Former deputy executive governor of the Central Bank of Liberia, Mr. Charles Sirleaf, who was vindicated of all criminal charges months ago by the court, is demanding payoff from the Liberian government for illegally replacing him at the Bank, while he was battling lawsuit filed against him by the State.
Making the disclosure recently during her confirmation hearings in the senate’s conference room at the Capitol, newly appointed deputy executive governor of the CBL, Madam Nyemadi Pearson said, Mr. Sirleaf argues that he was neither dismissed by the government nor his five years tenure service at the Central Bank has ended, but was replaced.
According to her, Mr. Sirleaf is requesting the government to make payment in six installments since the country’s economy is in recession. Mr. Charles Sirleaf is one of the sons of ex-President Ellen Johnson Sirleaf. He argues that while facing indictment from the government, President George Weah announced Madam Pearson as his successor, creating a situation where he may not return even after a not guilty verdict was declared in his favor by the high court of the land.
He was serving a second term as deputy executive governor of the CBL before his indictment along with others by the Weah administration for alleged involvement in the reportedly missing LRD16 billion saga.
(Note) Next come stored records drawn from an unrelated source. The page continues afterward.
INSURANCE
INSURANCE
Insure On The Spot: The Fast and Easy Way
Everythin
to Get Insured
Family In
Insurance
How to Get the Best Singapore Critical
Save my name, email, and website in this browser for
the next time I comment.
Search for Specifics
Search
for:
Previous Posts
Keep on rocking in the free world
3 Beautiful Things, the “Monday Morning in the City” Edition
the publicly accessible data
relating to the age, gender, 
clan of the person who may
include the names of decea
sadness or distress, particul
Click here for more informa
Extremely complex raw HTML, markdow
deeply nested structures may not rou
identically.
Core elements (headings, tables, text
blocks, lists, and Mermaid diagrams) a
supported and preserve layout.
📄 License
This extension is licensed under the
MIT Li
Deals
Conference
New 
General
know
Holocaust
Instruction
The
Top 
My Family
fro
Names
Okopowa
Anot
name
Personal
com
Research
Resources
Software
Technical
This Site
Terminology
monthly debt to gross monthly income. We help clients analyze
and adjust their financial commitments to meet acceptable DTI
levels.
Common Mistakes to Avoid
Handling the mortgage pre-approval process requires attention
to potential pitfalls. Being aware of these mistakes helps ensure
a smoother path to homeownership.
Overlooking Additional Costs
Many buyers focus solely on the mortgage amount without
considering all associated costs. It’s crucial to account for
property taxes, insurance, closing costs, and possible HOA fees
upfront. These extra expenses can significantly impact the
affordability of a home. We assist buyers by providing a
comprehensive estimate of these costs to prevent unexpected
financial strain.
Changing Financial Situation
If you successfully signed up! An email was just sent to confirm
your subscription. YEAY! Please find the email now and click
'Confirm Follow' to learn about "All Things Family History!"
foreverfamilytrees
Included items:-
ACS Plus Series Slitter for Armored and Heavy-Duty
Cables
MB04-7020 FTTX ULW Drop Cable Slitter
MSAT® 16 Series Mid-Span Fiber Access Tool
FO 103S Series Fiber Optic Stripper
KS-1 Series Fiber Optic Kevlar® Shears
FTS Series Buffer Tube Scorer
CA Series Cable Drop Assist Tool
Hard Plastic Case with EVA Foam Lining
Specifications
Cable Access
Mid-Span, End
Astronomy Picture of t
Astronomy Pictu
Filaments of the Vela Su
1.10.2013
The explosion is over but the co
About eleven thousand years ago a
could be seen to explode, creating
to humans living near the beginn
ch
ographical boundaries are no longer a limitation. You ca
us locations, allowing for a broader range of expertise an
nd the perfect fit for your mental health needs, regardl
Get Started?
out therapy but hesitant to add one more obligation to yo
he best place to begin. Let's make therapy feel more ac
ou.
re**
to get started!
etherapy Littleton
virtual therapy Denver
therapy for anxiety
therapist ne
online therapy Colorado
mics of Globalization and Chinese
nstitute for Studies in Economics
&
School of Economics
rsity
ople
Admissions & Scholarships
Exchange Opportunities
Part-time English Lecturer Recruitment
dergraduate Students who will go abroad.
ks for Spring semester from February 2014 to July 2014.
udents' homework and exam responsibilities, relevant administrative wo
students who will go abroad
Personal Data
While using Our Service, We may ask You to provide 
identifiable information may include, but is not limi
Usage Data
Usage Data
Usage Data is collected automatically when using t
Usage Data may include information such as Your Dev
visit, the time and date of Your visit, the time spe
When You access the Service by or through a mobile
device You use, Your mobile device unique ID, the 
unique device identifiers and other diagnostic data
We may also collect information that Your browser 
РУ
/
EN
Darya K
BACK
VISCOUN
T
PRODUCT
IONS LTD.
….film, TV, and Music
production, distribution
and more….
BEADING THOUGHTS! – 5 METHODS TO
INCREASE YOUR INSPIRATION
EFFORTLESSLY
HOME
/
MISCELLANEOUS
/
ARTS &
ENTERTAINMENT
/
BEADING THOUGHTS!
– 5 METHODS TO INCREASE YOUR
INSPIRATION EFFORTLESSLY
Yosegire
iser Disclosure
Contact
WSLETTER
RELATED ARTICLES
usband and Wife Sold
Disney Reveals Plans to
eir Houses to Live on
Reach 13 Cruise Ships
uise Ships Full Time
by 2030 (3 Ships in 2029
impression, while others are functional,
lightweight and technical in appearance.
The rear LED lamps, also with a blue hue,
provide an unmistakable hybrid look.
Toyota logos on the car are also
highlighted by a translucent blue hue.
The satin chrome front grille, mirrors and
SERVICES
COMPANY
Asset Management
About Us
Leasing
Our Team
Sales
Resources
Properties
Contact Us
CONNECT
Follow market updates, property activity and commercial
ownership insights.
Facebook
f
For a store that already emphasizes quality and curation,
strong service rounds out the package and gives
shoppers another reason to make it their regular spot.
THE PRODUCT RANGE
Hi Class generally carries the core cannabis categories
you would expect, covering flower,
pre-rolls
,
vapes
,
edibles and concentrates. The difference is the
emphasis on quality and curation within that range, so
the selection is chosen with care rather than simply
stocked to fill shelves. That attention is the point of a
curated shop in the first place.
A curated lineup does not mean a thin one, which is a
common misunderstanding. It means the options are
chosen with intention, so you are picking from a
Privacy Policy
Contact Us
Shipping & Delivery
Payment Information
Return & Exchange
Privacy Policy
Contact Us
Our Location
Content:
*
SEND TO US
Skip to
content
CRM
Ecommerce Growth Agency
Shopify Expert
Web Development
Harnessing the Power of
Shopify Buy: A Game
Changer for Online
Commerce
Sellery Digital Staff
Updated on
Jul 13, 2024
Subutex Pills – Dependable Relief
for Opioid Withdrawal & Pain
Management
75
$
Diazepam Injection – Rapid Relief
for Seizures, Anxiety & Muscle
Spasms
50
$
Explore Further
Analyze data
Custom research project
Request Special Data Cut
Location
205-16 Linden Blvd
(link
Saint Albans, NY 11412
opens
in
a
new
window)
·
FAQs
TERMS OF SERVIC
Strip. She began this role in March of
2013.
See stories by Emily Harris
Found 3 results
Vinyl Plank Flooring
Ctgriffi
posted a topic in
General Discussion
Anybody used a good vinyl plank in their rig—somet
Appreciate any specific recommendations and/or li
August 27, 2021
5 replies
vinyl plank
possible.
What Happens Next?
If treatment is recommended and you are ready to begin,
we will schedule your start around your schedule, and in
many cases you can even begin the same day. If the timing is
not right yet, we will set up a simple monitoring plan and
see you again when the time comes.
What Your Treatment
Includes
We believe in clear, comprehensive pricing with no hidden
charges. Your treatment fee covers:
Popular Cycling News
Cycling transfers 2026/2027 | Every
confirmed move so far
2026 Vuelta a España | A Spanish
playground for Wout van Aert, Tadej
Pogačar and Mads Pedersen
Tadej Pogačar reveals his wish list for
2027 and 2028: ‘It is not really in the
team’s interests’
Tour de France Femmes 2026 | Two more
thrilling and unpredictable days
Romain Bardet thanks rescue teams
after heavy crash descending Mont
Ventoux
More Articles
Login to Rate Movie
He is seeking every available means to engage the authorities for his remaining salaries.
On March 05, 2019, the Government of Liberia charged the experienced Liberian banker with economic sabotage in connection with the unlawful printing of excess local currency notes worth millions of dollars.
Four other ex-bank officials were also charged, but two are reportedly on the run. The accused have so far made no comments on the allegations. An independent report into the missing millions was released last week.
Mr. Sirleaf, former executive governor Milton Weeks and bank official Dorbor Hagba were charged with economic sabotage, misuse of public money and criminal conspiracy. All other charged except Mr. Sirleaf were released earlier for lack of sufficient evidence.